Andrew Weidemann, chairman of Grain Producers Australia (GPA), said his organisation had long argued that more transparent stocks reporting would benefit the industry as a whole.
“Ultimately when the trade doesn’t know what is out there, it creates a risk premium in the price, and we all know those risk costs eventually end up with the grower,” he said.
In terms of port operators pushing to switch to long-term agreements (LTA) instead of auction systems, both men acknowledged there was merit to the idea.
“Rather than seeing significant amounts of money spent securing spots, marketers may be able to allocate this money to better prices,” Mr Storey said.
“It will be helpful to allow traders to put buy with confidence knowing they have shipping slots,” Mr Weidemann said.
Mr Storey said whatever systems were adopted, the key was to drop supply chain costs.
“Fundamentally, Australian grain has to compete on the global market.
“We need the lowest supply chain costs to arrive at the best farmgate returns.”
Supply chain big picture
As part of that, he said the supply chain networks needed to be looked at as a whole.
“We must make sure the system will drive the end-to-end cost down, not just individual pieces of the chain.”
Mr Storey said the current system was resulting in duplication at certain links of the supply chain.
“Businesses are doing the numbers and have decided investing in their own port facilities stacks up.”
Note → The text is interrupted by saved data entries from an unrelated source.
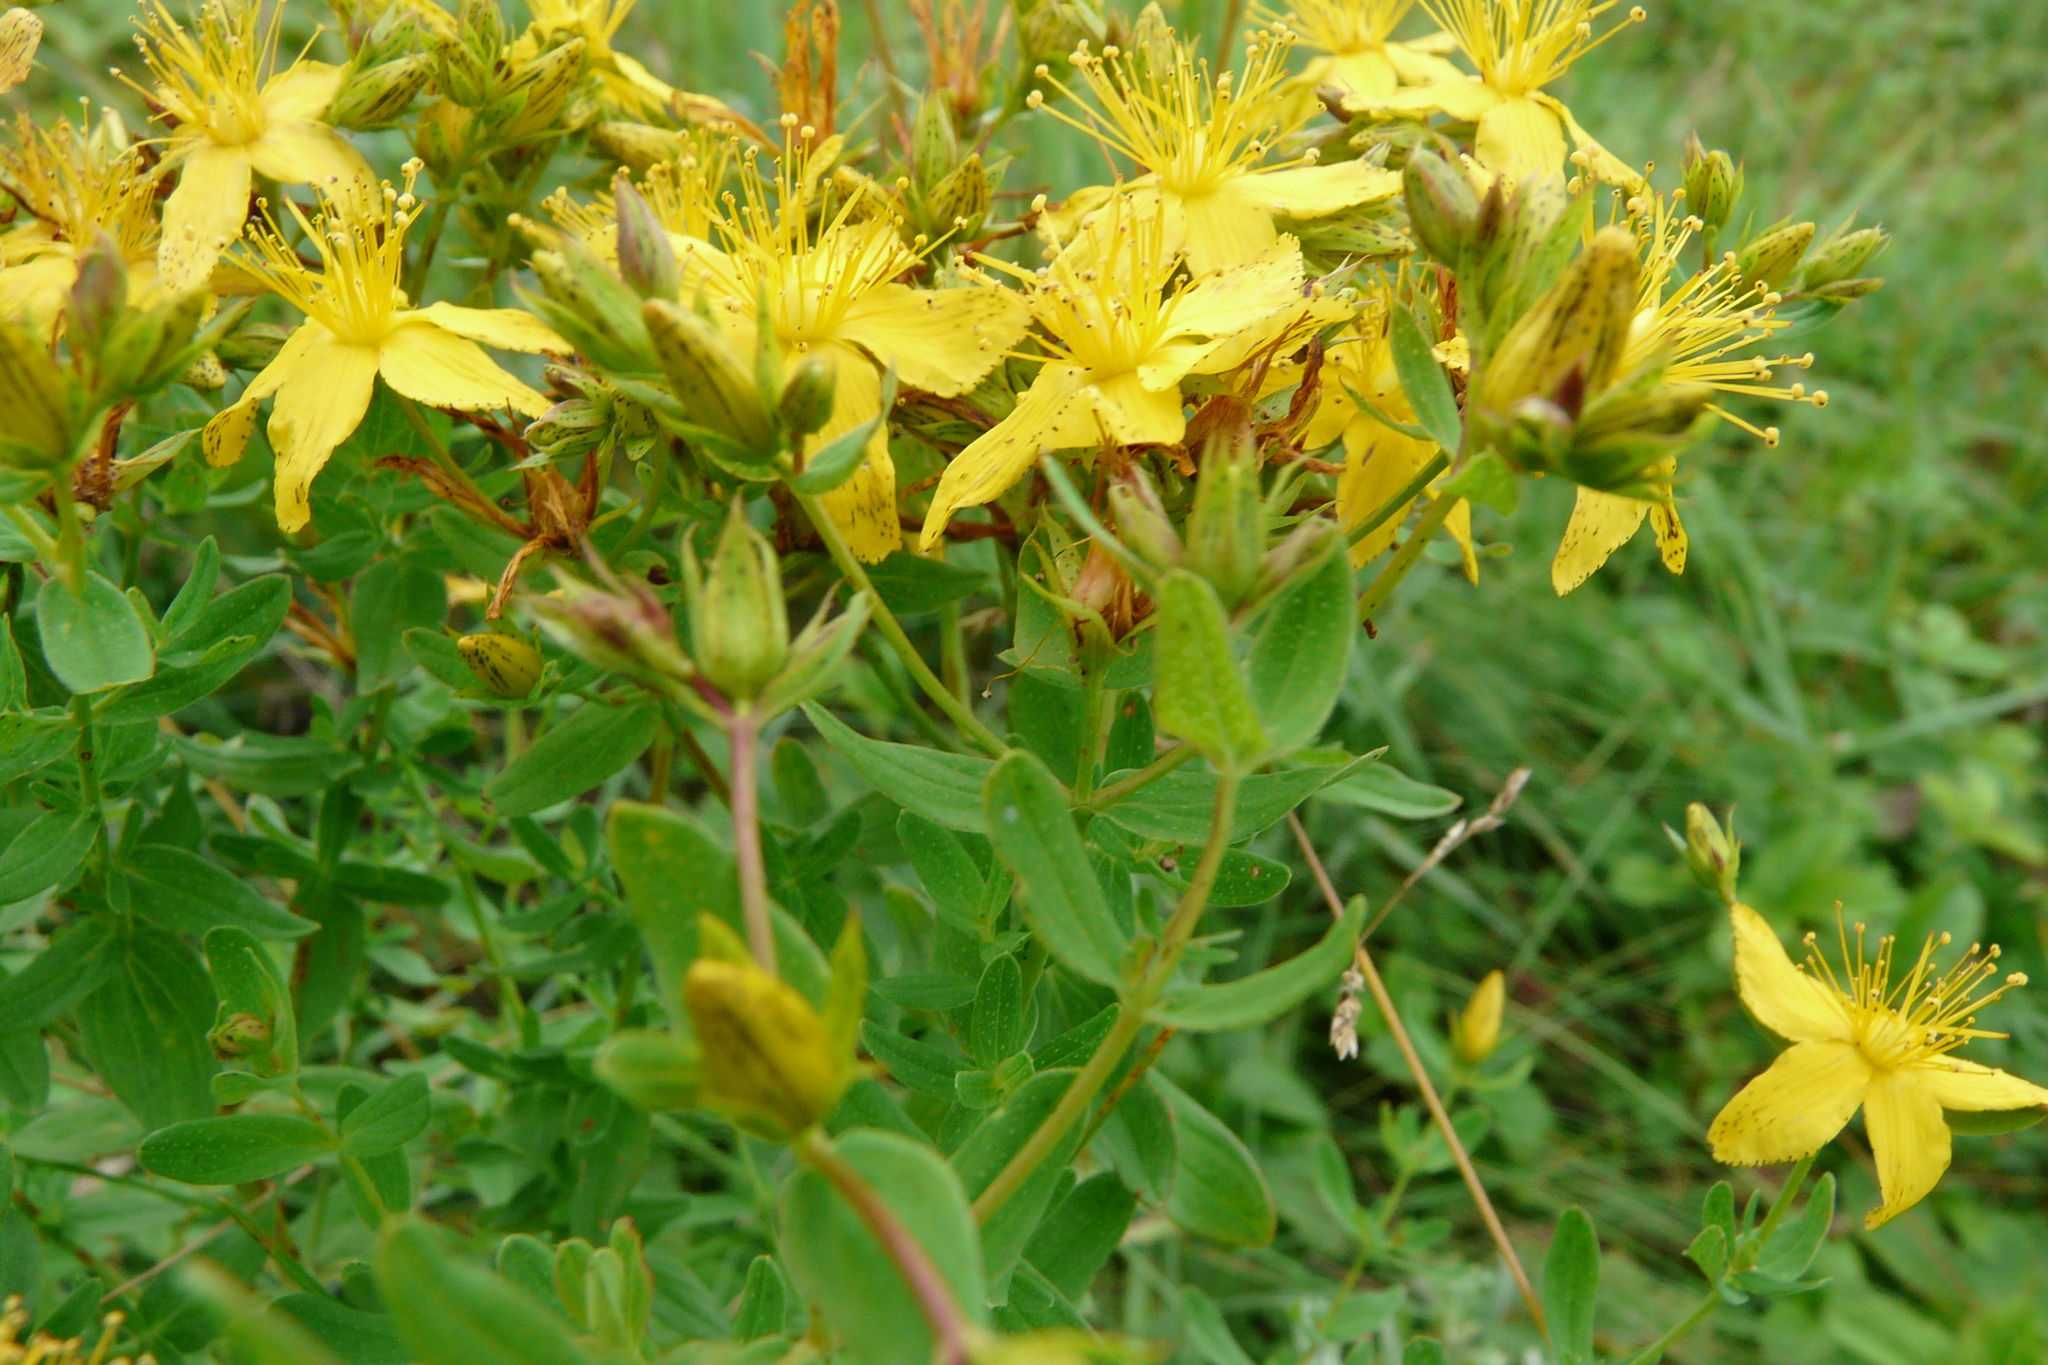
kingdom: Plantae
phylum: Tracheophyta
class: Magnoliopsida
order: Malpighiales
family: Hypericaceae
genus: Hypericum
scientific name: Hypericum perforatum
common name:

However, from an industry perspective, he said rail investment was the major priority.
“Better rail is critical in getting grain to port cheaper, wherever you are.”
In terms of the ACCC’s draft decision to grant ports at Geelong and Melbourne in Victoria exemptions but not the Port of Portland in the State’s west, Mr Storey said he did not think it would distort the market.
“The domestic market is a big deal in that area, so I don’t think it will change things too much.”
Mr Weidemann said he was still sceptical on whether there was true competition in Victoria.
“When you look at it, the only site with the capacity to receive significant volumes of grain by rail is Geelong.”
“We still don’t believe there’s enough competition to give carte blanche, and we’re worried that by granting all these exemptions the ACCC will be a toothless tiger in terms of upholding the Act.”